• [YOUR GOAL] Which lines in the items below contain the word "Guide"? Show each of those lines in full, matching case exactly.

(Saved entries)
☆ ☆ ☆ ☆
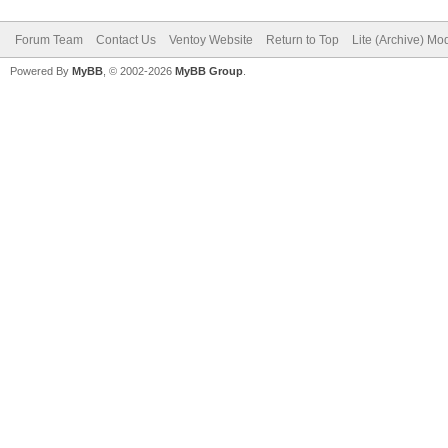
Forum Team
Contact Us
Ventoy Website
Return to Top
Lite (Archive) Mo
Powered By
MyBB
, © 2002-2026
MyBB Group
.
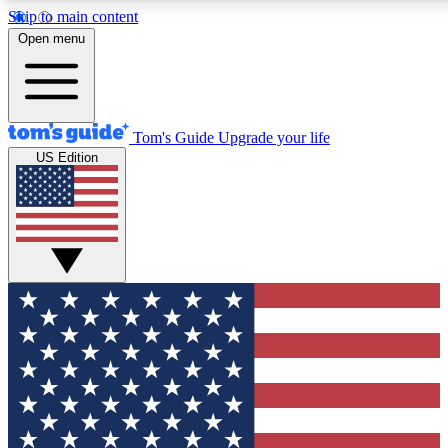
Skip to main content
12
24/7
30K+
Open menu
MEMBER FEATURES
ACCESS AVAILABLE
ACTIVE MEMBERS
Tom's Guide
Upgrade your life
US Edition
Exclusive Newsletters
Polls
Tech news direct to your inbox
Have your say in te
GET CLUB ACCESS QUICK
For the fastest way to join Tom's Guide Club enter your
email below. We'll send you a confirmation and sign you up
to our newsletter to keep you updated on all the latest news.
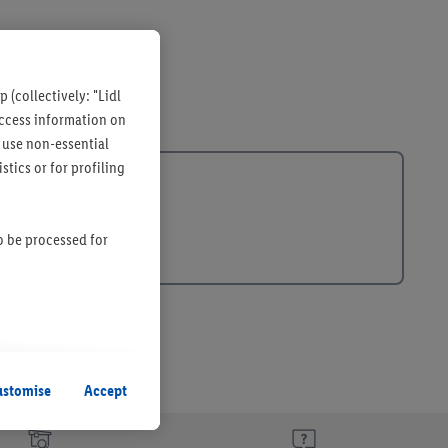
 (collectively: "Lidl
 access information on
 use non-essential
tics or for profiling
so be processed for
s remain active. By
uent processing of
ustomise
Accept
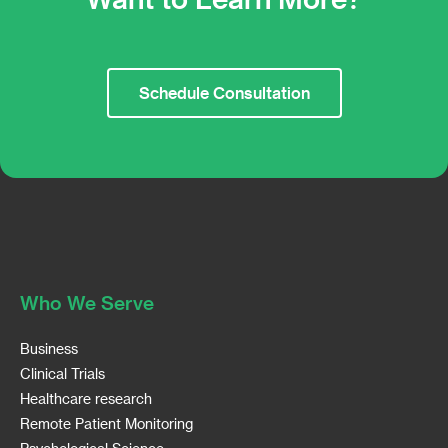
Schedule Consultation
Who We Serve
Business
Clinical Trials
Healthcare research
Remote Patient Monitoring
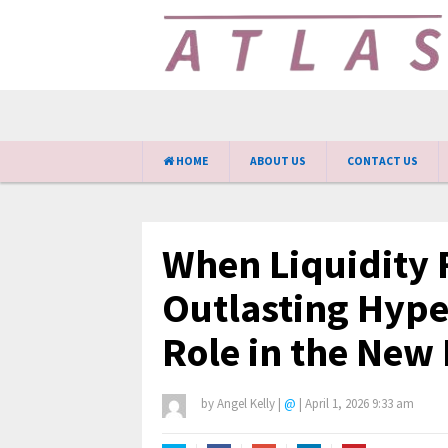
HOME
ABOUT US
CONTACT US
When Liquidity F
Outlasting Hype
Role in the New
by
Angel Kelly
|
@
|
April 1, 2026 9:33 am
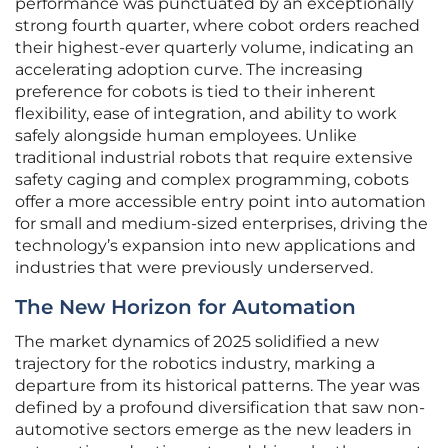
performance was punctuated by an exceptionally
strong fourth quarter, where cobot orders reached
their highest-ever quarterly volume, indicating an
accelerating adoption curve. The increasing
preference for cobots is tied to their inherent
flexibility, ease of integration, and ability to work
safely alongside human employees. Unlike
traditional industrial robots that require extensive
safety caging and complex programming, cobots
offer a more accessible entry point into automation
for small and medium-sized enterprises, driving the
technology’s expansion into new applications and
industries that were previously underserved.
The New Horizon for Automation
The market dynamics of 2025 solidified a new
trajectory for the robotics industry, marking a
departure from its historical patterns. The year was
defined by a profound diversification that saw non-
automotive sectors emerge as the new leaders in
☆ ☆ ☆ ☆
• [REPLY TO THE EXERCISE]
Tom's Guide
For the fastest way to join Tom's Guide Club enter your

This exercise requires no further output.